• WHAT NEEDS TO BE DONE: Please transcribe exactly the lines from the one containing "parameter NUM_STAGE = 0;" through the end of the records below, both included, and nothing else.
────────
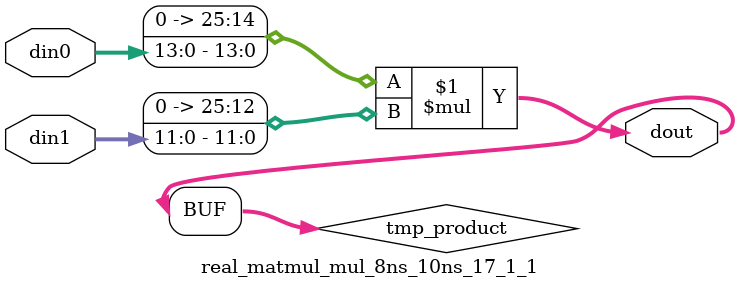
<source format=v>

`timescale 1 ns / 1 ps

  module real_matmul_mul_8ns_10ns_17_1_1(din0, din1, dout);
parameter ID = 1;
parameter NUM_STAGE = 0;
parameter din0_WIDTH = 14;
parameter din1_WIDTH = 12;
parameter dout_WIDTH = 26;

input [din0_WIDTH - 1 : 0] din0; 
input [din1_WIDTH - 1 : 0] din1; 
output [dout_WIDTH - 1 : 0] dout;

wire signed [dout_WIDTH - 1 : 0] tmp_product;










assign tmp_product = $signed({1'b0, din0}) * $signed({1'b0, din1});











assign dout = tmp_product;







endmodule

</source>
────────
• OUTPUT:
parameter NUM_STAGE = 0;
parameter din0_WIDTH = 14;
parameter din1_WIDTH = 12;
parameter dout_WIDTH = 26;

input [din0_WIDTH - 1 : 0] din0; 
input [din1_WIDTH - 1 : 0] din1; 
output [dout_WIDTH - 1 : 0] dout;

wire signed [dout_WIDTH - 1 : 0] tmp_product;










assign tmp_product = $signed({1'b0, din0}) * $signed({1'b0, din1});











assign dout = tmp_product;







endmodule

</source>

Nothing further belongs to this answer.